▶ _GOAL OF THE EXERCISE_
Up to and including the line that contains "e the environment that we had when we were", repeat each line of the data exactly, starting from the first.

▶ _SOURCE RECORDS_
((
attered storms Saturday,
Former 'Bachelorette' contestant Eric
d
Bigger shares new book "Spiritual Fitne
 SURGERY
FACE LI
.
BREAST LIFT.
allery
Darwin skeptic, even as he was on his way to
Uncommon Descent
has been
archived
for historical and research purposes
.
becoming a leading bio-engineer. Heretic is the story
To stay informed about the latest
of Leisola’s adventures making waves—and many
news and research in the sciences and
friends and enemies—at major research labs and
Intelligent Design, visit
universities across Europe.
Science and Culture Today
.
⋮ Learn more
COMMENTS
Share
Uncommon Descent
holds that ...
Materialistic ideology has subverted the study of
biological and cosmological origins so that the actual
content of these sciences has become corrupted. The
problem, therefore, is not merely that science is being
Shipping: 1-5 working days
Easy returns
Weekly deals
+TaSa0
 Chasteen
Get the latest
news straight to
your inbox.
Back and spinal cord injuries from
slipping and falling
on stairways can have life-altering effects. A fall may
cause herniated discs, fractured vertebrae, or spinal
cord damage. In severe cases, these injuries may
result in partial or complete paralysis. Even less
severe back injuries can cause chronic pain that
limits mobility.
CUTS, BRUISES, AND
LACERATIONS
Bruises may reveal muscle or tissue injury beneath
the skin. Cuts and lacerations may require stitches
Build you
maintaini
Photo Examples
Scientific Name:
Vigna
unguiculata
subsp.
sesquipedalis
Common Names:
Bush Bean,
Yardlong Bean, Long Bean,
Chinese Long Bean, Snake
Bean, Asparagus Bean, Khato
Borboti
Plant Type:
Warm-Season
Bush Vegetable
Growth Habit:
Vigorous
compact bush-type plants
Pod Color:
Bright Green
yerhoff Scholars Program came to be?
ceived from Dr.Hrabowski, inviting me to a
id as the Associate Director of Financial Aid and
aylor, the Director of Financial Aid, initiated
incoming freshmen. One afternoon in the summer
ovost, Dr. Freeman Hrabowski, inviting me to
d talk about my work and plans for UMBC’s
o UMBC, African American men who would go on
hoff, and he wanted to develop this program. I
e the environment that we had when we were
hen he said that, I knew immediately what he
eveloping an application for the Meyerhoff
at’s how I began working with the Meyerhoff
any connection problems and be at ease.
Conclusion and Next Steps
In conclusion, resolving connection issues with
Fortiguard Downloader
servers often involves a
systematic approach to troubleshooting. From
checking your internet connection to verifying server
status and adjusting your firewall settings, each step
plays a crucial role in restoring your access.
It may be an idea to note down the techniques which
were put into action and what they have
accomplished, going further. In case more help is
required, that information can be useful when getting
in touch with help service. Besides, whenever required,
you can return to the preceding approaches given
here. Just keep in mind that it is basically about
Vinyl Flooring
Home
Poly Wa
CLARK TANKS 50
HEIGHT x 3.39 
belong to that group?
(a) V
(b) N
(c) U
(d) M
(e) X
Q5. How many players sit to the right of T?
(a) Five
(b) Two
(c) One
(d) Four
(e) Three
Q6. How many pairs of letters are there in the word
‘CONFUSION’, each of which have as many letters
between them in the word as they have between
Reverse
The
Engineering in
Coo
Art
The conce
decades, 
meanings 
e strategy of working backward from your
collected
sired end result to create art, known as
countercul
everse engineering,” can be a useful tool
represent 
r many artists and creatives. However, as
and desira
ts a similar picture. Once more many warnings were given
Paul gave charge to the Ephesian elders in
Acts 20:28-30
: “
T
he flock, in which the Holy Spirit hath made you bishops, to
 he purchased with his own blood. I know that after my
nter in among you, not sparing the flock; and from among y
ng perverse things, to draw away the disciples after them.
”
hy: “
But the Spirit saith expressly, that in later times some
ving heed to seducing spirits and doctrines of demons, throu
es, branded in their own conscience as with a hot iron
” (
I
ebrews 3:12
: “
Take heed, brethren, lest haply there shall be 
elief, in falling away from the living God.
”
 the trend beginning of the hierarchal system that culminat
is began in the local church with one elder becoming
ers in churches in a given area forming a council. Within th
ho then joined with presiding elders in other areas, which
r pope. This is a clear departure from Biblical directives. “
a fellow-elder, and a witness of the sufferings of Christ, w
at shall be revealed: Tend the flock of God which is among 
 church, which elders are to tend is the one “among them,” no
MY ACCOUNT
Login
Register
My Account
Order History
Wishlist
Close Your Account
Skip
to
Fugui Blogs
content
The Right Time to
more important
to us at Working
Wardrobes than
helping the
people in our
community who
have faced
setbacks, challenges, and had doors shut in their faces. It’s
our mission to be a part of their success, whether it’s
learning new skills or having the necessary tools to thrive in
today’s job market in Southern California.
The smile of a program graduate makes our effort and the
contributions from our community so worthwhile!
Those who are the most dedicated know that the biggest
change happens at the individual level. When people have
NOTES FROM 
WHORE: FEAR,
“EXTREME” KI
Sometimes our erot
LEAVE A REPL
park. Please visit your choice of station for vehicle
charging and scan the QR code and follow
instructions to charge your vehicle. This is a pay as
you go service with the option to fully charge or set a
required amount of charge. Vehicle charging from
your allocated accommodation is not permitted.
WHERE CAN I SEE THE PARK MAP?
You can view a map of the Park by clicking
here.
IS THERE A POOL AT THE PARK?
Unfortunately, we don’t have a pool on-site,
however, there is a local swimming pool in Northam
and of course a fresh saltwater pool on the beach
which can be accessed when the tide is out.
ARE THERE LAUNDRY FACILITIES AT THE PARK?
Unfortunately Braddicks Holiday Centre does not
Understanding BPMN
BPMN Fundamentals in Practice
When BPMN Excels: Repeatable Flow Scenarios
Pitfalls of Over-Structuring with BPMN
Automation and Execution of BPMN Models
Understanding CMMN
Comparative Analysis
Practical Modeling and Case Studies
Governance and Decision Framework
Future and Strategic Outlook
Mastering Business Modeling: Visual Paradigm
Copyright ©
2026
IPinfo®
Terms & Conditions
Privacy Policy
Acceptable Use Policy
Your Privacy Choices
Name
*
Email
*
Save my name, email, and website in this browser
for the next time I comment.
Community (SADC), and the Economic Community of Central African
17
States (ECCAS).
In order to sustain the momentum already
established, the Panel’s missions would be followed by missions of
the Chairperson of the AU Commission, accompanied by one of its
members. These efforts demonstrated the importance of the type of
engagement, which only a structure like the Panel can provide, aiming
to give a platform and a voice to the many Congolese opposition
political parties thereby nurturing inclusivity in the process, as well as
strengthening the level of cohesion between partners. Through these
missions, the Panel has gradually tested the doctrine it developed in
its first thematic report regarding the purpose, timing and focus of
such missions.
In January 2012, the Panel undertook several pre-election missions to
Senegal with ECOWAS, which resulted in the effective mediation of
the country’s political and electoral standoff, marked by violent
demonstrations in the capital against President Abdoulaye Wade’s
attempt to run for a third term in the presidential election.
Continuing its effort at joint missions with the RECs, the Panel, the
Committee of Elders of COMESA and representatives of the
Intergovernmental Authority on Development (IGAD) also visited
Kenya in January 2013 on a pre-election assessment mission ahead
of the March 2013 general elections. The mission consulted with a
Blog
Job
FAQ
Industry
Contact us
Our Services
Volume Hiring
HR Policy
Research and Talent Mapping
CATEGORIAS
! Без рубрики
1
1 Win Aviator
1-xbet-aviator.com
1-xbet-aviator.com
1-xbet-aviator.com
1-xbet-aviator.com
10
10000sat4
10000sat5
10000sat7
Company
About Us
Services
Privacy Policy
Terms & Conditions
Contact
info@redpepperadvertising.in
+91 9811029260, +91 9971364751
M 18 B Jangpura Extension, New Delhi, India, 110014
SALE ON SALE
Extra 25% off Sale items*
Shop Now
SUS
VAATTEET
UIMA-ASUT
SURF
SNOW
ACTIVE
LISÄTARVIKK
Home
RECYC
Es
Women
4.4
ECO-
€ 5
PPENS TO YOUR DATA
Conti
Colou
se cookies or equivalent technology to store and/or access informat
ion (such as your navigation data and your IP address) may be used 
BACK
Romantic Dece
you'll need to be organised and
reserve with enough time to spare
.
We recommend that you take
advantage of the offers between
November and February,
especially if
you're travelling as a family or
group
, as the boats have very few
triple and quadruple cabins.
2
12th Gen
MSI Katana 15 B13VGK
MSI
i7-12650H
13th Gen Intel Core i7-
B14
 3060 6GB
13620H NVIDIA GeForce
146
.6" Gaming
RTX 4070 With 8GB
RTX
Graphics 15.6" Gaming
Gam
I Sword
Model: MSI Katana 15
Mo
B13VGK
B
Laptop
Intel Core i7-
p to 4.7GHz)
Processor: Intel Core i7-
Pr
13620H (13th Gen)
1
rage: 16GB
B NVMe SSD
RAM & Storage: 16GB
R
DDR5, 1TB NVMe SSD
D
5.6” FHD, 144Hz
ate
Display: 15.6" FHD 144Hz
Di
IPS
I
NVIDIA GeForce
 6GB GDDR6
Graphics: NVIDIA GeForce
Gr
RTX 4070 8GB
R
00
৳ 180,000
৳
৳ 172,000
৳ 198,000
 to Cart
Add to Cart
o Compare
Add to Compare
))
▶ _SOLUTION FOR THIS TASK_
attered storms Saturday,
Former 'Bachelorette' contestant Eric
d
Bigger shares new book "Spiritual Fitne
 SURGERY
FACE LI
.
BREAST LIFT.
allery
Darwin skeptic, even as he was on his way to
Uncommon Descent
has been
archived
for historical and research purposes
.
becoming a leading bio-engineer. Heretic is the story
To stay informed about the latest
of Leisola’s adventures making waves—and many
news and research in the sciences and
friends and enemies—at major research labs and
Intelligent Design, visit
universities across Europe.
Science and Culture Today
.
⋮ Learn more
COMMENTS
Share
Uncommon Descent
holds that ...
Materialistic ideology has subverted the study of
biological and cosmological origins so that the actual
content of these sciences has become corrupted. The
problem, therefore, is not merely that science is being
Shipping: 1-5 working days
Easy returns
Weekly deals
+TaSa0
 Chasteen
Get the latest
news straight to
your inbox.
Back and spinal cord injuries from
slipping and falling
on stairways can have life-altering effects. A fall may
cause herniated discs, fractured vertebrae, or spinal
cord damage. In severe cases, these injuries may
result in partial or complete paralysis. Even less
severe back injuries can cause chronic pain that
limits mobility.
CUTS, BRUISES, AND
LACERATIONS
Bruises may reveal muscle or tissue injury beneath
the skin. Cuts and lacerations may require stitches
Build you
maintaini
Photo Examples
Scientific Name:
Vigna
unguiculata
subsp.
sesquipedalis
Common Names:
Bush Bean,
Yardlong Bean, Long Bean,
Chinese Long Bean, Snake
Bean, Asparagus Bean, Khato
Borboti
Plant Type:
Warm-Season
Bush Vegetable
Growth Habit:
Vigorous
compact bush-type plants
Pod Color:
Bright Green
yerhoff Scholars Program came to be?
ceived from Dr.Hrabowski, inviting me to a
id as the Associate Director of Financial Aid and
aylor, the Director of Financial Aid, initiated
incoming freshmen. One afternoon in the summer
ovost, Dr. Freeman Hrabowski, inviting me to
d talk about my work and plans for UMBC’s
o UMBC, African American men who would go on
hoff, and he wanted to develop this program. I
e the environment that we had when we were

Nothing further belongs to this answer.